**Records**
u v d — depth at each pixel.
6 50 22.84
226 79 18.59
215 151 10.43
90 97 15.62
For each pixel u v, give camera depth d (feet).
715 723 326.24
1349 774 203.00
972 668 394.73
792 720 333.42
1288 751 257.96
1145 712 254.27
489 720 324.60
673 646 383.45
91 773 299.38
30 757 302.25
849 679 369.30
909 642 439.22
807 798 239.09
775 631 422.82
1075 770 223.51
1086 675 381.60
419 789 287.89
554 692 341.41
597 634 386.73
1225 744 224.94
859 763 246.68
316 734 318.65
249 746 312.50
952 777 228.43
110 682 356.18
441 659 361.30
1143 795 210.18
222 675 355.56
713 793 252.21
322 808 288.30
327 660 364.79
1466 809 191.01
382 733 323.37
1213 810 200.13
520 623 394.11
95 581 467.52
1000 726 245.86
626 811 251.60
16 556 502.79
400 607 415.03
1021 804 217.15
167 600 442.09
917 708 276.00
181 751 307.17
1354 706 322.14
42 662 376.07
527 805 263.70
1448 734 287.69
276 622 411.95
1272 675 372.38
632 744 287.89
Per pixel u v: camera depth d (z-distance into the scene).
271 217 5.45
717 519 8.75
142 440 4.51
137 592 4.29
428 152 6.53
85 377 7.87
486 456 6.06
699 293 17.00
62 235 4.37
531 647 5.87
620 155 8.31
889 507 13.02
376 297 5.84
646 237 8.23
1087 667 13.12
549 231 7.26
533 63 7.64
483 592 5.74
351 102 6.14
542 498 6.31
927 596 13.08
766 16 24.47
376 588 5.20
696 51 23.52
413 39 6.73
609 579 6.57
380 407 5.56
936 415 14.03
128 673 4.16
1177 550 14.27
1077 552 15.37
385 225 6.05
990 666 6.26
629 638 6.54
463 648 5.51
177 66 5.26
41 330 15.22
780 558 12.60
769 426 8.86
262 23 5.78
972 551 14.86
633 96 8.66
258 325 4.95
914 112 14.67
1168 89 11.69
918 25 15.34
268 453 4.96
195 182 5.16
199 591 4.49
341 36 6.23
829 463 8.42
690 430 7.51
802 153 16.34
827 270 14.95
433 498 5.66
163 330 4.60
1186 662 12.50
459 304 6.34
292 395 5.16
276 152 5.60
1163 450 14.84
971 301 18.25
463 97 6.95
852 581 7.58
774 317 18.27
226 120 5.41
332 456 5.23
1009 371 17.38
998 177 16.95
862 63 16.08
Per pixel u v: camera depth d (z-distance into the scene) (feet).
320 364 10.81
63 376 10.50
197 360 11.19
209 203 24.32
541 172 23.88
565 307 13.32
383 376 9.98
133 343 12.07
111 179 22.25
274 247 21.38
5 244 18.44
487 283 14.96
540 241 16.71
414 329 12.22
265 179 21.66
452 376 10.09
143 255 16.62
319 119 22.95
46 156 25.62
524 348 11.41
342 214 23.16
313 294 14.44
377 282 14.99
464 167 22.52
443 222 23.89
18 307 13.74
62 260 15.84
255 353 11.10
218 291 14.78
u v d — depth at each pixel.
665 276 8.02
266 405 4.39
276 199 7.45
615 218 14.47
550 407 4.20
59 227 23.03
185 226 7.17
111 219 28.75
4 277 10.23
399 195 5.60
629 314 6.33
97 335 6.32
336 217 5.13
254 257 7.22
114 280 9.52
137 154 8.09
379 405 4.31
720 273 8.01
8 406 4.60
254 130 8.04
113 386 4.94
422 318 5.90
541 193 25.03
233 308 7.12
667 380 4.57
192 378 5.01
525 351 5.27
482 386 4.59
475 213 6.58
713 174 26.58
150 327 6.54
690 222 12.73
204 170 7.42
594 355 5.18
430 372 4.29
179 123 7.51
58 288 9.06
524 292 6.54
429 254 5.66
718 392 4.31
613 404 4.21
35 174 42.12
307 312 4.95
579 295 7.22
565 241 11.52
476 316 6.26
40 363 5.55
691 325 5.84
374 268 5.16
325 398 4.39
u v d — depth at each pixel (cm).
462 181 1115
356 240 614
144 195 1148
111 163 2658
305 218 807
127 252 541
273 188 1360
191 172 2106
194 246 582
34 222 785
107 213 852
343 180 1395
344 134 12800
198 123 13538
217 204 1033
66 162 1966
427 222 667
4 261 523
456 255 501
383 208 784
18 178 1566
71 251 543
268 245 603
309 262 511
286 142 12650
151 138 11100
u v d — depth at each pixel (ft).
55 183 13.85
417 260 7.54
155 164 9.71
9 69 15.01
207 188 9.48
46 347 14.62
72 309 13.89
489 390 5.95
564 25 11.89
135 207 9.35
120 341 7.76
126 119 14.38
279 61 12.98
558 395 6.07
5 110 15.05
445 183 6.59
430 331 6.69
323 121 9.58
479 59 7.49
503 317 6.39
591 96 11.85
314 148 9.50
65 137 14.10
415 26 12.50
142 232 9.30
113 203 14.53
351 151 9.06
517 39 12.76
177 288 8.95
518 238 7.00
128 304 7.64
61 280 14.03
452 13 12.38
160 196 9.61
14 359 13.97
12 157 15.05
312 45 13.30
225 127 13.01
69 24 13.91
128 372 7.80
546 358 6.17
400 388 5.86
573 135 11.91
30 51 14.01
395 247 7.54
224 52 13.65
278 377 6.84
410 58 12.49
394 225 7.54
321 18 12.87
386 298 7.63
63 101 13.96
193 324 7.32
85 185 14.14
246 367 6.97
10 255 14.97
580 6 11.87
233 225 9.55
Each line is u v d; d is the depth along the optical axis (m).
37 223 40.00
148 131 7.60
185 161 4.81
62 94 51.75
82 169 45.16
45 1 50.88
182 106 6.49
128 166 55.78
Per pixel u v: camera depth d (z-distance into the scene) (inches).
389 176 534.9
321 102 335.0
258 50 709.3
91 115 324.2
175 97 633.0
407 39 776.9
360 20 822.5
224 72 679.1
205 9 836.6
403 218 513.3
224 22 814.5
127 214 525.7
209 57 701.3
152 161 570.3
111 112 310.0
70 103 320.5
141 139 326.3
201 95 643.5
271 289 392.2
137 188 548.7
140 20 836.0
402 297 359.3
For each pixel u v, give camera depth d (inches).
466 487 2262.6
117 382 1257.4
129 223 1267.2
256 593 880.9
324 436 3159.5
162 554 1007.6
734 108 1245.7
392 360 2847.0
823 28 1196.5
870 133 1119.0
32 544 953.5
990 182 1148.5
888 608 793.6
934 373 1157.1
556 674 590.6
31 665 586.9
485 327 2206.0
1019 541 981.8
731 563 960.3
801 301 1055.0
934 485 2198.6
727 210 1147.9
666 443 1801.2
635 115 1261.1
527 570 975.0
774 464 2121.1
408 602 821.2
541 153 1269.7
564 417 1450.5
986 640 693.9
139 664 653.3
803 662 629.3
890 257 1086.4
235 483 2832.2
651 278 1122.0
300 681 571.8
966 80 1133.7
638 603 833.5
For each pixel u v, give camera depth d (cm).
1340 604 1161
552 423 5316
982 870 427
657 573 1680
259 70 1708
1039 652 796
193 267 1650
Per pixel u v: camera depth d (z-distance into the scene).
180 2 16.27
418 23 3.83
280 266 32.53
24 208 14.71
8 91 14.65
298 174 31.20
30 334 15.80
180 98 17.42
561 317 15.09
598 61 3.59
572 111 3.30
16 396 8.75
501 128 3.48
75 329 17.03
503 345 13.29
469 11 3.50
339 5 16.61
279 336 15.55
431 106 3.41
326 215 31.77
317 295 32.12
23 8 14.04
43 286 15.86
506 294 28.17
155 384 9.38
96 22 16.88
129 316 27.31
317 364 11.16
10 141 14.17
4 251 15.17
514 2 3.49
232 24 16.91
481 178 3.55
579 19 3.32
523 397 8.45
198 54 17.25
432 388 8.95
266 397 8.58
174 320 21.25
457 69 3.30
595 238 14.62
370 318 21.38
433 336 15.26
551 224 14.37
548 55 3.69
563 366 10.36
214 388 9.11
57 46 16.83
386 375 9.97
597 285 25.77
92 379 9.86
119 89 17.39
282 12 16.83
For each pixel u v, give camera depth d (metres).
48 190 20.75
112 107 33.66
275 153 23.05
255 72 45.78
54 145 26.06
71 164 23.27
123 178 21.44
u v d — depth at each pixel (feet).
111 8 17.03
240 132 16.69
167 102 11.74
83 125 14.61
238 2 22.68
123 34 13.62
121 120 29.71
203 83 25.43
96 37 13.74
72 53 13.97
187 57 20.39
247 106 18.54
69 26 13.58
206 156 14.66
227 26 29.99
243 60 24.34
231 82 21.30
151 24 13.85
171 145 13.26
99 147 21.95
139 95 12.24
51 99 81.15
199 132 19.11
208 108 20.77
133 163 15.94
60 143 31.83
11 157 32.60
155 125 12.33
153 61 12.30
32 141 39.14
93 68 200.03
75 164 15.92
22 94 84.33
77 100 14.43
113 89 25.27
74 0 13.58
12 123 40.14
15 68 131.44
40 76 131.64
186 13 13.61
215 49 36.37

**Exercise requirements**
Copy task for the entries above: every line with the string "into".

**Result of this task**
Per pixel u v: camera depth d (z-distance into the scene).
Per pixel u v: camera depth d (z-distance into the scene) (feet).
Per pixel u v: camera depth d (z-distance into the scene) (inches).
Per pixel u v: camera depth d (z-distance into the scene).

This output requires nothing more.